How to complete this task: All entries are to be repeated exactly as shown below.

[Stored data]
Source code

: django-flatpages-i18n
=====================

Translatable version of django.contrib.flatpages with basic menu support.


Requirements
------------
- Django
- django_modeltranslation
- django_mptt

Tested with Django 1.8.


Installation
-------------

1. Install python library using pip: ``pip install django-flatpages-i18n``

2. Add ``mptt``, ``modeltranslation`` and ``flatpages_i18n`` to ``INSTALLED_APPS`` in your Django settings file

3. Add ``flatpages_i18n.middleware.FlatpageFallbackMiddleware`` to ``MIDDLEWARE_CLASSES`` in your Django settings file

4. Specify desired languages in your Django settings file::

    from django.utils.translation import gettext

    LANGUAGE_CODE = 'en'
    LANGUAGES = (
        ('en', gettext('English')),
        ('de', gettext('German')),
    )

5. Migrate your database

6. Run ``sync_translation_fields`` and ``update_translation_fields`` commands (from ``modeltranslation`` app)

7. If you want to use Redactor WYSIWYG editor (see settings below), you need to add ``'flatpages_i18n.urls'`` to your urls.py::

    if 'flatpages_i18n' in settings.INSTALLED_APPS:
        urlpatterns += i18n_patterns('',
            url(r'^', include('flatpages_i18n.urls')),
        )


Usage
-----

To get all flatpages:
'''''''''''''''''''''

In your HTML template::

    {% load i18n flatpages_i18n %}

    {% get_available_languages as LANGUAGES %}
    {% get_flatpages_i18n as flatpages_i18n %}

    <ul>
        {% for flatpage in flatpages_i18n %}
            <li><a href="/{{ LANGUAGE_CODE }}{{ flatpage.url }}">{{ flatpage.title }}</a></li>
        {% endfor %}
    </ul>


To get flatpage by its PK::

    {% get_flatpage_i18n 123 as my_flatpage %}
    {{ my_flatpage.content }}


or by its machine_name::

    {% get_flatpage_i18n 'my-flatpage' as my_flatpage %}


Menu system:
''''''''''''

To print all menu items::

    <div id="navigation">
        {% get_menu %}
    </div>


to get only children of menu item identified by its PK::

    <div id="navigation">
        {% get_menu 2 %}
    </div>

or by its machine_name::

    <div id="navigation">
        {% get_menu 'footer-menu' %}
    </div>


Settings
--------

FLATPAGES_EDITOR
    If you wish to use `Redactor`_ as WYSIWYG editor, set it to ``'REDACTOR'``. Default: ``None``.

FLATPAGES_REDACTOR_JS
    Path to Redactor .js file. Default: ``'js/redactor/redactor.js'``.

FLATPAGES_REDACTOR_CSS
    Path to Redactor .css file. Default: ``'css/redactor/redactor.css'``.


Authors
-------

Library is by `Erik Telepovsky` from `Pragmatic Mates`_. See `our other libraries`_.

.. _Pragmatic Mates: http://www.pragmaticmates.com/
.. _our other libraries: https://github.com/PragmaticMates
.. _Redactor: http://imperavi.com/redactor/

Finished task:
Source code

: django-flatpages-i18n
=====================

Translatable version of django.contrib.flatpages with basic menu support.


Requirements
------------
- Django
- django_modeltranslation
- django_mptt

Tested with Django 1.8.


Installation
-------------

1. Install python library using pip: ``pip install django-flatpages-i18n``

2. Add ``mptt``, ``modeltranslation`` and ``flatpages_i18n`` to ``INSTALLED_APPS`` in your Django settings file

3. Add ``flatpages_i18n.middleware.FlatpageFallbackMiddleware`` to ``MIDDLEWARE_CLASSES`` in your Django settings file

4. Specify desired languages in your Django settings file::

    from django.utils.translation import gettext

    LANGUAGE_CODE = 'en'
    LANGUAGES = (
        ('en', gettext('English')),
        ('de', gettext('German')),
    )

5. Migrate your database

6. Run ``sync_translation_fields`` and ``update_translation_fields`` commands (from ``modeltranslation`` app)

7. If you want to use Redactor WYSIWYG editor (see settings below), you need to add ``'flatpages_i18n.urls'`` to your urls.py::

    if 'flatpages_i18n' in settings.INSTALLED_APPS:
        urlpatterns += i18n_patterns('',
            url(r'^', include('flatpages_i18n.urls')),
        )


Usage
-----

To get all flatpages:
'''''''''''''''''''''

In your HTML template::

    {% load i18n flatpages_i18n %}

    {% get_available_languages as LANGUAGES %}
    {% get_flatpages_i18n as flatpages_i18n %}

    <ul>
        {% for flatpage in flatpages_i18n %}
            <li><a href="/{{ LANGUAGE_CODE }}{{ flatpage.url }}">{{ flatpage.title }}</a></li>
        {% endfor %}
    </ul>


To get flatpage by its PK::

    {% get_flatpage_i18n 123 as my_flatpage %}
    {{ my_flatpage.content }}


or by its machine_name::

    {% get_flatpage_i18n 'my-flatpage' as my_flatpage %}


Menu system:
''''''''''''

To print all menu items::

    <div id="navigation">
        {% get_menu %}
    </div>


to get only children of menu item identified by its PK::

    <div id="navigation">
        {% get_menu 2 %}
    </div>

or by its machine_name::

    <div id="navigation">
        {% get_menu 'footer-menu' %}
    </div>


Settings
--------

FLATPAGES_EDITOR
    If you wish to use `Redactor`_ as WYSIWYG editor, set it to ``'REDACTOR'``. Default: ``None``.

FLATPAGES_REDACTOR_JS
    Path to Redactor .js file. Default: ``'js/redactor/redactor.js'``.

FLATPAGES_REDACTOR_CSS
    Path to Redactor .css file. Default: ``'css/redactor/redactor.css'``.


Authors
-------

Library is by `Erik Telepovsky` from `Pragmatic Mates`_. See `our other libraries`_.

.. _Pragmatic Mates: http://www.pragmaticmates.com/
.. _our other libraries: https://github.com/PragmaticMates
.. _Redactor: http://imperavi.com/redactor/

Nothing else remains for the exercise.